Older athletes can suffer from chronic and overuse injuries (strains and tendinitis). Unfortunately, with age, tendons and ligaments lose their elasticity so are prone to wear and tear injuries. However, with regular intensive muscle training, athletes well into their 80s can minimise or reverse a decrease in muscle mass and avoid injury. Also train smart, so avoid the junk miles, but maintain the intensity. When running stick to softer surfaces.
Should recovery be a greater focus as you age. If so, why?
Exercise results in muscle tissue breakdown, fluid loss and a depletion of energy stores, therefore recovery is essential for all athletes to avoid symptoms of over training. However, it does take your body longer to adapt and repair from the stresses and strains placed on it as you age as bone mass, and muscle mass decreases, and ligaments lose their elasticity. This means the older athlete is more susceptible to overuse injuries at best, so its imperative that adequate recovery through rest, both active and inactive, hydration, a well-balanced diet, (protein and nutrient rich meal after exercise) is adhered to. It’s also worth bearing in mind that older athletes sleep patterns are often shorter, lighter and are regularly broken through the night, so heavy bouts of training could lead to high levels of tiredness. Therefore it’s very important that the athlete listens to their body, and their coach keeps a close eye, on their weight, sleep patterns, and diet!
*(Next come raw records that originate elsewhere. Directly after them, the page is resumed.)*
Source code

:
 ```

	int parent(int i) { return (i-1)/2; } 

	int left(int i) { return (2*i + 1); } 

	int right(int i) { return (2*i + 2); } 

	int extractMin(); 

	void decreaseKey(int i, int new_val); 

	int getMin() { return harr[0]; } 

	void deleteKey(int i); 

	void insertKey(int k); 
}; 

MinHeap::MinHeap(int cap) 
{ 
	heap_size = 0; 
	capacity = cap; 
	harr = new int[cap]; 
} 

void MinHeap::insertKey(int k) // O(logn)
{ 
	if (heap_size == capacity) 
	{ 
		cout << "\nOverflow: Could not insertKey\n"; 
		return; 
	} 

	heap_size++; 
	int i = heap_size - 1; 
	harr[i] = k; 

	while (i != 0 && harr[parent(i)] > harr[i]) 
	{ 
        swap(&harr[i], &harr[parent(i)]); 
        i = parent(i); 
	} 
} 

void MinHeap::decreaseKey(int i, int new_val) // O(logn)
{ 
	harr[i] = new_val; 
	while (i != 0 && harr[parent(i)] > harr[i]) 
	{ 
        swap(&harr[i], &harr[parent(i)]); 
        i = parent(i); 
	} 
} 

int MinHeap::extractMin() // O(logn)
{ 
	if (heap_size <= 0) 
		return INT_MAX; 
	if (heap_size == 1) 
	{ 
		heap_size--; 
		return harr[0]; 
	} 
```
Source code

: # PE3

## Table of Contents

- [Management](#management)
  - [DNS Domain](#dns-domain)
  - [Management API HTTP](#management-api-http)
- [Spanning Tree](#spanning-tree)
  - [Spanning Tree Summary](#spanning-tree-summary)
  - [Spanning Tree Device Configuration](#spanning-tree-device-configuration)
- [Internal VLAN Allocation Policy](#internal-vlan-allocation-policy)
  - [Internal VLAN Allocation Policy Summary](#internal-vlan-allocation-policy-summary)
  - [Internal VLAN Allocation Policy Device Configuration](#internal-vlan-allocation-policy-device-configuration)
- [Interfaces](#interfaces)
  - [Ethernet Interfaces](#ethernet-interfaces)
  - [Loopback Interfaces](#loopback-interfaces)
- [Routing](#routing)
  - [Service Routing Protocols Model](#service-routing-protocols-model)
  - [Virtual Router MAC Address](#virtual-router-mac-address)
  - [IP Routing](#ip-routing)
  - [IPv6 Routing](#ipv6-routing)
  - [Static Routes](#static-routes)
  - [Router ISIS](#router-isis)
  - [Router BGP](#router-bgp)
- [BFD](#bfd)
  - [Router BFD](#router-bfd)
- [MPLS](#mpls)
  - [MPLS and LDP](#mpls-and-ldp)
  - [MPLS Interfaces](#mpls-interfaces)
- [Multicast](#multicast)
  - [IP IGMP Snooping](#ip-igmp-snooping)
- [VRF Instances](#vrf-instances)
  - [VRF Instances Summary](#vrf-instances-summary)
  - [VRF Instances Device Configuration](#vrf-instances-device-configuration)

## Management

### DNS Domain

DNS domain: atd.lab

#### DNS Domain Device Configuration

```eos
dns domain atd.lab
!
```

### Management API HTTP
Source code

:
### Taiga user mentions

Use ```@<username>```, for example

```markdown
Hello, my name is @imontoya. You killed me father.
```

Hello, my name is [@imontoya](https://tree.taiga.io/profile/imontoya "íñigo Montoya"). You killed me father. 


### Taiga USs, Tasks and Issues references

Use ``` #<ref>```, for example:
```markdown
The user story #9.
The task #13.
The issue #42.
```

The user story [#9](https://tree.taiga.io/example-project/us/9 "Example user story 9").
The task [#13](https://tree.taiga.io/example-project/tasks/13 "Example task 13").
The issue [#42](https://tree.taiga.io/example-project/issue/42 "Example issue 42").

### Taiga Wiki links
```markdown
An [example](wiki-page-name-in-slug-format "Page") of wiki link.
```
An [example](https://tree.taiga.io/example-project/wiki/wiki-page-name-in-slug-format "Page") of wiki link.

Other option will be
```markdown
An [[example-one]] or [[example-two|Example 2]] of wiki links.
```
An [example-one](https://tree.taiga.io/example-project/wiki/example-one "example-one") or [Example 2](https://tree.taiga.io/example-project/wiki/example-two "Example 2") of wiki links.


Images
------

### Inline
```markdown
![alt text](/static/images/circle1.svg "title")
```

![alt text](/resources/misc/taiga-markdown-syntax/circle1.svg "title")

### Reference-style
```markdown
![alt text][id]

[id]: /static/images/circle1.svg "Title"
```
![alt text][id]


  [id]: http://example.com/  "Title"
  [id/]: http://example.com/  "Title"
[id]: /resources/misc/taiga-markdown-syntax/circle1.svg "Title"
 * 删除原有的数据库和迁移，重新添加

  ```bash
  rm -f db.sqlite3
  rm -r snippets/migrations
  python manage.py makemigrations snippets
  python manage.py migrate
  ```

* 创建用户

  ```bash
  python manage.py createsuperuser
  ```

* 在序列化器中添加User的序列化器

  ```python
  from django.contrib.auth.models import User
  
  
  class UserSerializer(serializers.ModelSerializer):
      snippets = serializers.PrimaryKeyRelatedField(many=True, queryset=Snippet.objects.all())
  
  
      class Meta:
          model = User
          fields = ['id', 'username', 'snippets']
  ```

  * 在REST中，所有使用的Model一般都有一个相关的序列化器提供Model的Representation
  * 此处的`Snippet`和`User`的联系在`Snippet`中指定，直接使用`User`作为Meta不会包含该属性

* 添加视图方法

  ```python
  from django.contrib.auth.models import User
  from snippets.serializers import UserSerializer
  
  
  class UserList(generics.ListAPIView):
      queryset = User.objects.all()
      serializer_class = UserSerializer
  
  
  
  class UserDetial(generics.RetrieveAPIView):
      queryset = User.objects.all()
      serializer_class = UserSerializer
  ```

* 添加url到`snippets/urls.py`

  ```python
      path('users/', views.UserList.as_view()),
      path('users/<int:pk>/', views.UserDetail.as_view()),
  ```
Are there any particular training templates an older athlete should follow (i.e. train two days, have one day off)?
I would strongly recommend that a training programme was designed by a coach, tailored to the athlete’s individual needs, health, time available, and goals. However, there are rules of thumb for aging athletes that need to be considered. For example, a longer thorough warm up, to boost blood flow to the muscles, and time dedicated for a good stretch at the end is important. Invest in a foam roller as well, so you can work on the muscles at home, and a massage perhaps once a month to keep on top of any potential niggles! Also, include elements that work on developing balance and proprioception, cross train to limit overuse injuries. Follow a strength programme as it improves bone mineral densities, increases muscle mass, and it will result in greater muscle strength and power which helps to protect joints and makes the body more resilient to the stresses of exercise. Vary exercise intensity and build a strong core. Complete the plank several times a week, as a strong core will stabilise the body and help prevent injury.
Any specific nutritional advice for the ageing athlete?
There is evidence to suggest that age related illness and degenerative diseases can be thwarted to an extent with a good balanced, nutrient rich diet. The correct balance of unrefined carbs, Protein, fats needs to be adhered to, as it would if you were a younger athlete, however there are certain elements that an older athlete can focus on to maintain their muscle strength, recovery and general well-being. For example, omega 3 sources such as oily fish, nuts, seeds, will help improve circulation and are known for their anti-inflammatory effects. A diet rich in anti-oxidants will help fight against the ageing process, as they help protect the body against free radicals. Older athletes are often less able to absorb and synthesise certain vitamins such as vitamin D and B12. Plus minerals such as Calcium, zinc, magnesium are crucial for maintaining a strong skeletal structure, and vitamin c is vital for collagen formation, so food sources rich in micro-nutrients are very important. Its also worth bearing in mind that older athletes are more susceptible to dehydration as ageing inhibits your thirst sensation and can affect sweating rates, fluid and electrolyte balance. So always carry a water bottle with you, make sure you are well hydrated before exercise, maintain adequate levels throughout training, and recovery properly, not only with fluids, but a protein rich meal up to 15mins post exercise!